What is required:
In the entries below, find the line with "о для отбора" and the line with "con uno de nuestros agentes de co"; reproduce those two lines and all lines between them exactly, without pictures.

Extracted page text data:
◇ ◇ ◇ ◇

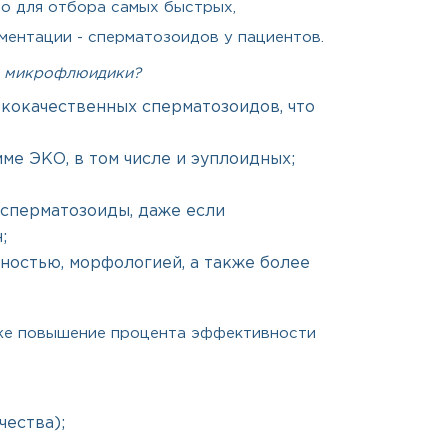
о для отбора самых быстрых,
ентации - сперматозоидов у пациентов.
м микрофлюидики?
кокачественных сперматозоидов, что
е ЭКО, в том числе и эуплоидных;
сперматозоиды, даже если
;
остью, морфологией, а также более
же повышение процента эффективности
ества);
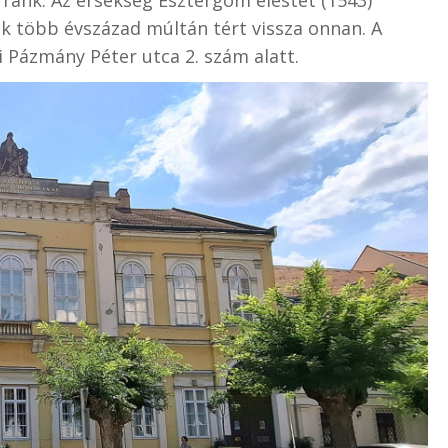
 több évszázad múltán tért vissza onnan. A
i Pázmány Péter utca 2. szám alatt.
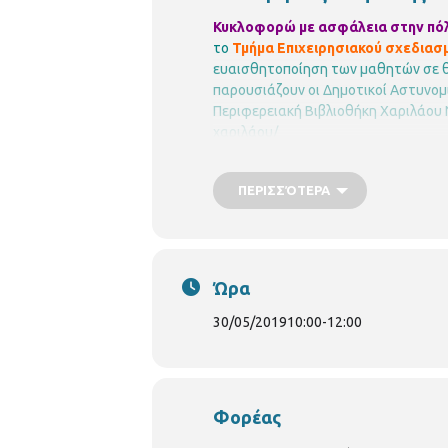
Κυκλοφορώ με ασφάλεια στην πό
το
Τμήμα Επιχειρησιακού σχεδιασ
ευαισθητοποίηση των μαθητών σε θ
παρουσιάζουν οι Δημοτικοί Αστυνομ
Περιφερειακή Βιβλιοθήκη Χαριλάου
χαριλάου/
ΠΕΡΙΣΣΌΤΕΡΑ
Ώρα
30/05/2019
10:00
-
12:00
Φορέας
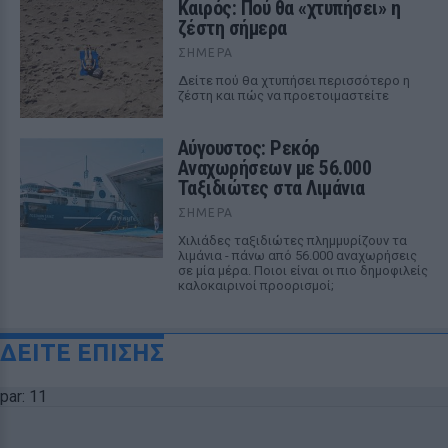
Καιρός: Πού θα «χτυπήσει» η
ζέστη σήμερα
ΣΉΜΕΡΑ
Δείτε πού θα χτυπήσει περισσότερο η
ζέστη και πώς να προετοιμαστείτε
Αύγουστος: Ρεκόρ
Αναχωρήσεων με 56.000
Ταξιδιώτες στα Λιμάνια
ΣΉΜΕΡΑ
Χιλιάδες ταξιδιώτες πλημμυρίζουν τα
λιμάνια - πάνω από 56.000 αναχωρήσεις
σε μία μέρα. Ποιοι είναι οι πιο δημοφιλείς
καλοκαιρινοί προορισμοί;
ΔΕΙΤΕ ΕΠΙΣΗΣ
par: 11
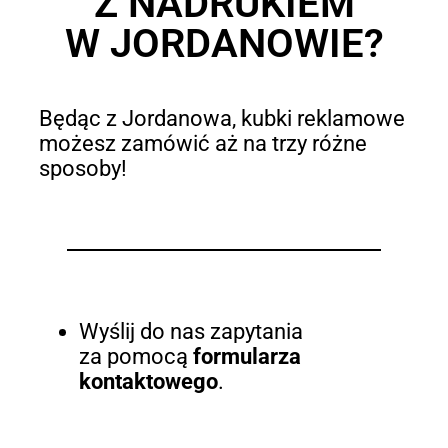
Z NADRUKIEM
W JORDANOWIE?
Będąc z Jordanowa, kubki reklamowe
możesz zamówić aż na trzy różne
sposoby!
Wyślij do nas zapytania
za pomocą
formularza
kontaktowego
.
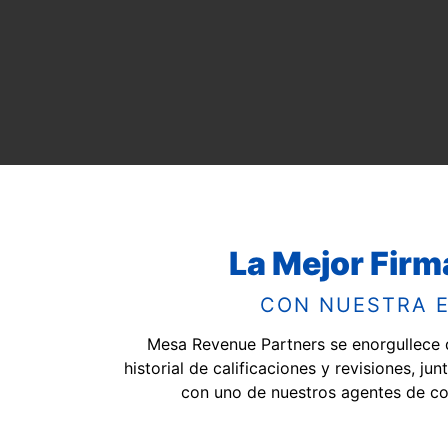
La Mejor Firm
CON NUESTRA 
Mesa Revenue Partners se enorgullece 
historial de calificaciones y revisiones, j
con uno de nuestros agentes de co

◇ ◇ ◇ ◇

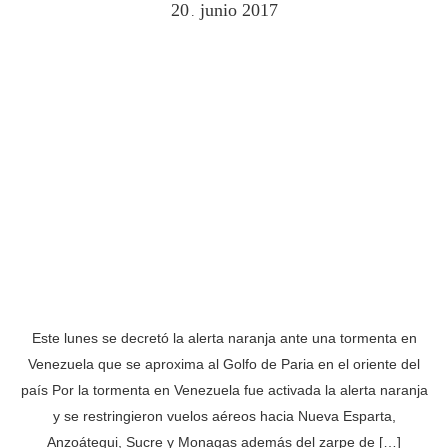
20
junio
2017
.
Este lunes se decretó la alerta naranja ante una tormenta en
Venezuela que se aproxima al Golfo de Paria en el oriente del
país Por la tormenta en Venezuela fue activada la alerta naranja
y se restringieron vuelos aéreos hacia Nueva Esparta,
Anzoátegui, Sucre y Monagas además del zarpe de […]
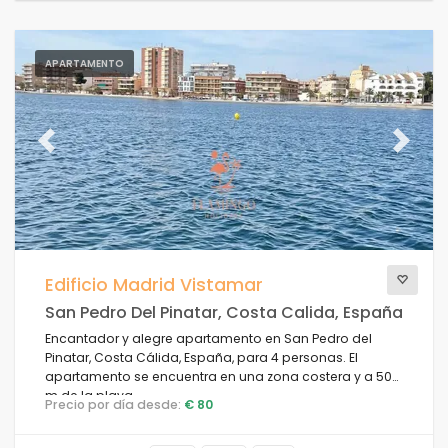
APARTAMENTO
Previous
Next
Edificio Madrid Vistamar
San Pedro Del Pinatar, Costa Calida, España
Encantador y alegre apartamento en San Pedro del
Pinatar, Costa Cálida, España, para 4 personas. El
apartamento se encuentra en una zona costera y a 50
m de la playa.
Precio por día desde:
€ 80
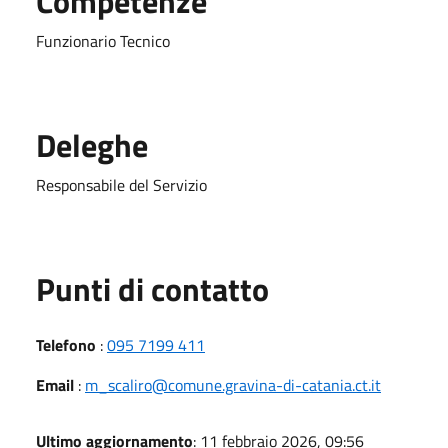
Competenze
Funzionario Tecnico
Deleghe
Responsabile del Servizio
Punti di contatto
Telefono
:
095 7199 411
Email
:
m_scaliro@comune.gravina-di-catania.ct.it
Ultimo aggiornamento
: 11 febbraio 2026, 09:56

◇ ◇ ◇ ◇

Written solution:
о для отбора самых быстрых,
ентации - сперматозоидов у пациентов.
м микрофлюидики?
кокачественных сперматозоидов, что
е ЭКО, в том числе и эуплоидных;
сперматозоиды, даже если
;
остью, морфологией, а также более
же повышение процента эффективности
ества);
 több évszázad múltán tért vissza onnan. A
i Pázmány Péter utca 2. szám alatt.
Κυκλοφορώ με ασφάλεια στην πό
το
Τμήμα Επιχειρησιακού σχεδιασ
ευαισθητοποίηση των μαθητών σε θ
παρουσιάζουν οι Δημοτικοί Αστυνομ
Περιφερειακή Βιβλιοθήκη Χαριλάου
χαριλάου/
ΠΕΡΙΣΣΌΤΕΡΑ
Ώρα
30/05/2019
10:00
-
12:00
Φορέας
Καιρός: Πού θα «χτυπήσει» η
ζέστη σήμερα
ΣΉΜΕΡΑ
Δείτε πού θα χτυπήσει περισσότερο η
ζέστη και πώς να προετοιμαστείτε
Αύγουστος: Ρεκόρ
Αναχωρήσεων με 56.000
Ταξιδιώτες στα Λιμάνια
ΣΉΜΕΡΑ
Χιλιάδες ταξιδιώτες πλημμυρίζουν τα
λιμάνια - πάνω από 56.000 αναχωρήσεις
σε μία μέρα. Ποιοι είναι οι πιο δημοφιλείς
καλοκαιρινοί προορισμοί;
ΔΕΙΤΕ ΕΠΙΣΗΣ
par: 11
Z NADRUKIEM
W JORDANOWIE?
Będąc z Jordanowa, kubki reklamowe
możesz zamówić aż na trzy różne
sposoby!
Wyślij do nas zapytania
za pomocą
formularza
kontaktowego
.
La Mejor Firm
CON NUESTRA 
Mesa Revenue Partners se enorgullece 
historial de calificaciones y revisiones, j
con uno de nuestros agentes de co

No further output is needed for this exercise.